╔══

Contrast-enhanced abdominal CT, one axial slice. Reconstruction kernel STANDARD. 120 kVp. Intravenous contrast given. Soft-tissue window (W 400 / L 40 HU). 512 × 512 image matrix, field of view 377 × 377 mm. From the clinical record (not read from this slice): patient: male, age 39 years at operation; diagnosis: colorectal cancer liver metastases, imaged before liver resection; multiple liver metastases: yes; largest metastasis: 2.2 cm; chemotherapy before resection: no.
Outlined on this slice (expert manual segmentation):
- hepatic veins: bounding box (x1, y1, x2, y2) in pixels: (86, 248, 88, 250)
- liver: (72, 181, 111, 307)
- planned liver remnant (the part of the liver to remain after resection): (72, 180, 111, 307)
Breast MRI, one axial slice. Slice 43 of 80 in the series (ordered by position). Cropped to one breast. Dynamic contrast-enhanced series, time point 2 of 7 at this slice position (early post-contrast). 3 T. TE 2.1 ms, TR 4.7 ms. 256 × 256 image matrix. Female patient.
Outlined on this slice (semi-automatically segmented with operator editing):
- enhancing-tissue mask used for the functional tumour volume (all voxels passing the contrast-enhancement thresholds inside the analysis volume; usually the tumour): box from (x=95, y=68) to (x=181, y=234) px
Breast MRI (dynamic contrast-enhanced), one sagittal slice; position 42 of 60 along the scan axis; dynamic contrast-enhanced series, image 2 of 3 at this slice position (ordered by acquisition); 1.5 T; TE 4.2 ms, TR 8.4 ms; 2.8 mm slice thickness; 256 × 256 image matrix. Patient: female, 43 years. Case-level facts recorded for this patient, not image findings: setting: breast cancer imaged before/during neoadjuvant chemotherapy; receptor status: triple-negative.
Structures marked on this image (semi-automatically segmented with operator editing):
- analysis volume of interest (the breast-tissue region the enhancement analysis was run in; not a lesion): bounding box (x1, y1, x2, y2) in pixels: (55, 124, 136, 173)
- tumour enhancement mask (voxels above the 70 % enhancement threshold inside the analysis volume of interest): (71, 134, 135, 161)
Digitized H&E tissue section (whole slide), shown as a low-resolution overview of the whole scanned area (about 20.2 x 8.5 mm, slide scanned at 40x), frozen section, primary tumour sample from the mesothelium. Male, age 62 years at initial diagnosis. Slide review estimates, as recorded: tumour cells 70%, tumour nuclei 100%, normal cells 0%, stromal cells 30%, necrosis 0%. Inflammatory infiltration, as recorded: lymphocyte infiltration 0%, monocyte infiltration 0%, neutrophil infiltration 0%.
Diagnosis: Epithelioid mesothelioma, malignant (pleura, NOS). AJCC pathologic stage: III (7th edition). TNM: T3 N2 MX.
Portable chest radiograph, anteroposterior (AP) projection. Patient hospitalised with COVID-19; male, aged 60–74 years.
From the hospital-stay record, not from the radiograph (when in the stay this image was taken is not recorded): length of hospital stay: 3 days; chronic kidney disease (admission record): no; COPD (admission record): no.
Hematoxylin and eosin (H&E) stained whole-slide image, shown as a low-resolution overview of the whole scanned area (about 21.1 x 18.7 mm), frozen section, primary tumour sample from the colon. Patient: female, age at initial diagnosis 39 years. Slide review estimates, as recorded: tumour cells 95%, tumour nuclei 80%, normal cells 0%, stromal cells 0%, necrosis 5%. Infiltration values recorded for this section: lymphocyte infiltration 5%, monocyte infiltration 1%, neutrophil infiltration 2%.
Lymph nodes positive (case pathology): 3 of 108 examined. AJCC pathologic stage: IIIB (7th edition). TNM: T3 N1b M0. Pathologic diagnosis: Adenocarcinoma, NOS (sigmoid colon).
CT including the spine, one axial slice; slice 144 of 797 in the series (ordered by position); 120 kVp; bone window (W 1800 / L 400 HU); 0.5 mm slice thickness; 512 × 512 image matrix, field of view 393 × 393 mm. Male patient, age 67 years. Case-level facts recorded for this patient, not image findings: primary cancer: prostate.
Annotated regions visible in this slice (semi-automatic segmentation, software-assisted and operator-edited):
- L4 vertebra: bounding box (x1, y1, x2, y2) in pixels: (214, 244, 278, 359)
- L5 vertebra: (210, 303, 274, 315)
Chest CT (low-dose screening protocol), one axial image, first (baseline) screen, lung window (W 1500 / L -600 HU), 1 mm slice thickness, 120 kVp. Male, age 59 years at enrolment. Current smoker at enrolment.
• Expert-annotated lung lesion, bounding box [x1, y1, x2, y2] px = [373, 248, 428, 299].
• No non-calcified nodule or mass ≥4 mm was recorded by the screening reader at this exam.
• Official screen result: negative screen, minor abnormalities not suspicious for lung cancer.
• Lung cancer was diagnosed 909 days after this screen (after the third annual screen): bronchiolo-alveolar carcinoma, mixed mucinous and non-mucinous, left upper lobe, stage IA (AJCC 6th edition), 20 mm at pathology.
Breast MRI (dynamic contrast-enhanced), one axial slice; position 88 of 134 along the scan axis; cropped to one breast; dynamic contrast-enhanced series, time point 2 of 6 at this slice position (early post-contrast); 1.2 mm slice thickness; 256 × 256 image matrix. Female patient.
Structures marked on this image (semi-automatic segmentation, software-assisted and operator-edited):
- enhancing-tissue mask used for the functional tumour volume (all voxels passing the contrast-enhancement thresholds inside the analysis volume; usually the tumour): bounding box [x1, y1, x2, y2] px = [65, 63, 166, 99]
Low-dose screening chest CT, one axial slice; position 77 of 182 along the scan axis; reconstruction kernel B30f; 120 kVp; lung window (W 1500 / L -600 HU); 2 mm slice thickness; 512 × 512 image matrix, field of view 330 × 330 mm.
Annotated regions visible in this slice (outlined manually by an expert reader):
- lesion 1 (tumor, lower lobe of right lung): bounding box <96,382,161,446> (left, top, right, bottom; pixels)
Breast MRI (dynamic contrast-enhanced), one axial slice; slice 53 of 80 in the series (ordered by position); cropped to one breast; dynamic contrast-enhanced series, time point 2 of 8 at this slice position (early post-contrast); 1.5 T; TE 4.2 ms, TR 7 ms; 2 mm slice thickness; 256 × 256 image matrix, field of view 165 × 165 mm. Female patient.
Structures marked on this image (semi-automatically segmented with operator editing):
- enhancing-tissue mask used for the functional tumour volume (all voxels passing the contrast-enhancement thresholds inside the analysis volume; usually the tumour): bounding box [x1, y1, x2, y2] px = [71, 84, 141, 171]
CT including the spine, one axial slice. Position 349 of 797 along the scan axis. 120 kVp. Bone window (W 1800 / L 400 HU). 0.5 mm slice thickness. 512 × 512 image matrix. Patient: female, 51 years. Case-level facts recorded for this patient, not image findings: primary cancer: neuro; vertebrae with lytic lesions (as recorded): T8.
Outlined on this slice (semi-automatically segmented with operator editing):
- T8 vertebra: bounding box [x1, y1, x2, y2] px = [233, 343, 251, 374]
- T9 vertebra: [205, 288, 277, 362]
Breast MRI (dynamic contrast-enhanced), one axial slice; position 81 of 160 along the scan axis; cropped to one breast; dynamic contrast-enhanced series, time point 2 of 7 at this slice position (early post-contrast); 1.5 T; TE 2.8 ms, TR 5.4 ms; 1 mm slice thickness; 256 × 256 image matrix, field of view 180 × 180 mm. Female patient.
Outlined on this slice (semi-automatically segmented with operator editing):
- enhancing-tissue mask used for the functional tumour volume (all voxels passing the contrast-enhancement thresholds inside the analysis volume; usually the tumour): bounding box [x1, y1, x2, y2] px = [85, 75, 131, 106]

╚══

## [WHAT IS EXPECTED]
Reproduce all of the material above word for word.

## [OUTPUT FOR THIS EXERCISE]
Contrast-enhanced abdominal CT, one axial slice. Reconstruction kernel STANDARD. 120 kVp. Intravenous contrast given. Soft-tissue window (W 400 / L 40 HU). 512 × 512 image matrix, field of view 377 × 377 mm. From the clinical record (not read from this slice): patient: male, age 39 years at operation; diagnosis: colorectal cancer liver metastases, imaged before liver resection; multiple liver metastases: yes; largest metastasis: 2.2 cm; chemotherapy before resection: no.
Outlined on this slice (expert manual segmentation):
- hepatic veins: bounding box (x1, y1, x2, y2) in pixels: (86, 248, 88, 250)
- liver: (72, 181, 111, 307)
- planned liver remnant (the part of the liver to remain after resection): (72, 180, 111, 307)
Breast MRI, one axial slice. Slice 43 of 80 in the series (ordered by position). Cropped to one breast. Dynamic contrast-enhanced series, time point 2 of 7 at this slice position (early post-contrast). 3 T. TE 2.1 ms, TR 4.7 ms. 256 × 256 image matrix. Female patient.
Outlined on this slice (semi-automatically segmented with operator editing):
- enhancing-tissue mask used for the functional tumour volume (all voxels passing the contrast-enhancement thresholds inside the analysis volume; usually the tumour): box from (x=95, y=68) to (x=181, y=234) px
Breast MRI (dynamic contrast-enhanced), one sagittal slice; position 42 of 60 along the scan axis; dynamic contrast-enhanced series, image 2 of 3 at this slice position (ordered by acquisition); 1.5 T; TE 4.2 ms, TR 8.4 ms; 2.8 mm slice thickness; 256 × 256 image matrix. Patient: female, 43 years. Case-level facts recorded for this patient, not image findings: setting: breast cancer imaged before/during neoadjuvant chemotherapy; receptor status: triple-negative.
Structures marked on this image (semi-automatically segmented with operator editing):
- analysis volume of interest (the breast-tissue region the enhancement analysis was run in; not a lesion): bounding box (x1, y1, x2, y2) in pixels: (55, 124, 136, 173)
- tumour enhancement mask (voxels above the 70 % enhancement threshold inside the analysis volume of interest): (71, 134, 135, 161)
Digitized H&E tissue section (whole slide), shown as a low-resolution overview of the whole scanned area (about 20.2 x 8.5 mm, slide scanned at 40x), frozen section, primary tumour sample from the mesothelium. Male, age 62 years at initial diagnosis. Slide review estimates, as recorded: tumour cells 70%, tumour nuclei 100%, normal cells 0%, stromal cells 30%, necrosis 0%. Inflammatory infiltration, as recorded: lymphocyte infiltration 0%, monocyte infiltration 0%, neutrophil infiltration 0%.
Diagnosis: Epithelioid mesothelioma, malignant (pleura, NOS). AJCC pathologic stage: III (7th edition). TNM: T3 N2 MX.
Portable chest radiograph, anteroposterior (AP) projection. Patient hospitalised with COVID-19; male, aged 60–74 years.
From the hospital-stay record, not from the radiograph (when in the stay this image was taken is not recorded): length of hospital stay: 3 days; chronic kidney disease (admission record): no; COPD (admission record): no.
Hematoxylin and eosin (H&E) stained whole-slide image, shown as a low-resolution overview of the whole scanned area (about 21.1 x 18.7 mm), frozen section, primary tumour sample from the colon. Patient: female, age at initial diagnosis 39 years. Slide review estimates, as recorded: tumour cells 95%, tumour nuclei 80%, normal cells 0%, stromal cells 0%, necrosis 5%. Infiltration values recorded for this section: lymphocyte infiltration 5%, monocyte infiltration 1%, neutrophil infiltration 2%.
Lymph nodes positive (case pathology): 3 of 108 examined. AJCC pathologic stage: IIIB (7th edition). TNM: T3 N1b M0. Pathologic diagnosis: Adenocarcinoma, NOS (sigmoid colon).
CT including the spine, one axial slice; slice 144 of 797 in the series (ordered by position); 120 kVp; bone window (W 1800 / L 400 HU); 0.5 mm slice thickness; 512 × 512 image matrix, field of view 393 × 393 mm. Male patient, age 67 years. Case-level facts recorded for this patient, not image findings: primary cancer: prostate.
Annotated regions visible in this slice (semi-automatic segmentation, software-assisted and operator-edited):
- L4 vertebra: bounding box (x1, y1, x2, y2) in pixels: (214, 244, 278, 359)
- L5 vertebra: (210, 303, 274, 315)
Chest CT (low-dose screening protocol), one axial image, first (baseline) screen, lung window (W 1500 / L -600 HU), 1 mm slice thickness, 120 kVp. Male, age 59 years at enrolment. Current smoker at enrolment.
• Expert-annotated lung lesion, bounding box [x1, y1, x2, y2] px = [373, 248, 428, 299].
• No non-calcified nodule or mass ≥4 mm was recorded by the screening reader at this exam.
• Official screen result: negative screen, minor abnormalities not suspicious for lung cancer.
• Lung cancer was diagnosed 909 days after this screen (after the third annual screen): bronchiolo-alveolar carcinoma, mixed mucinous and non-mucinous, left upper lobe, stage IA (AJCC 6th edition), 20 mm at pathology.
Breast MRI (dynamic contrast-enhanced), one axial slice; position 88 of 134 along the scan axis; cropped to one breast; dynamic contrast-enhanced series, time point 2 of 6 at this slice position (early post-contrast); 1.2 mm slice thickness; 256 × 256 image matrix. Female patient.
Structures marked on this image (semi-automatic segmentation, software-assisted and operator-edited):
- enhancing-tissue mask used for the functional tumour volume (all voxels passing the contrast-enhancement thresholds inside the analysis volume; usually the tumour): bounding box [x1, y1, x2, y2] px = [65, 63, 166, 99]
Low-dose screening chest CT, one axial slice; position 77 of 182 along the scan axis; reconstruction kernel B30f; 120 kVp; lung window (W 1500 / L -600 HU); 2 mm slice thickness; 512 × 512 image matrix, field of view 330 × 330 mm.
Annotated regions visible in this slice (outlined manually by an expert reader):
- lesion 1 (tumor, lower lobe of right lung): bounding box <96,382,161,446> (left, top, right, bottom; pixels)
Breast MRI (dynamic contrast-enhanced), one axial slice; slice 53 of 80 in the series (ordered by position); cropped to one breast; dynamic contrast-enhanced series, time point 2 of 8 at this slice position (early post-contrast); 1.5 T; TE 4.2 ms, TR 7 ms; 2 mm slice thickness; 256 × 256 image matrix, field of view 165 × 165 mm. Female patient.
Structures marked on this image (semi-automatically segmented with operator editing):
- enhancing-tissue mask used for the functional tumour volume (all voxels passing the contrast-enhancement thresholds inside the analysis volume; usually the tumour): bounding box [x1, y1, x2, y2] px = [71, 84, 141, 171]
CT including the spine, one axial slice. Position 349 of 797 along the scan axis. 120 kVp. Bone window (W 1800 / L 400 HU). 0.5 mm slice thickness. 512 × 512 image matrix. Patient: female, 51 years. Case-level facts recorded for this patient, not image findings: primary cancer: neuro; vertebrae with lytic lesions (as recorded): T8.
Outlined on this slice (semi-automatically segmented with operator editing):
- T8 vertebra: bounding box [x1, y1, x2, y2] px = [233, 343, 251, 374]
- T9 vertebra: [205, 288, 277, 362]
Breast MRI (dynamic contrast-enhanced), one axial slice; position 81 of 160 along the scan axis; cropped to one breast; dynamic contrast-enhanced series, time point 2 of 7 at this slice position (early post-contrast); 1.5 T; TE 2.8 ms, TR 5.4 ms; 1 mm slice thickness; 256 × 256 image matrix, field of view 180 × 180 mm. Female patient.
Outlined on this slice (semi-automatically segmented with operator editing):
- enhancing-tissue mask used for the functional tumour volume (all voxels passing the contrast-enhancement thresholds inside the analysis volume; usually the tumour): bounding box [x1, y1, x2, y2] px = [85, 75, 131, 106]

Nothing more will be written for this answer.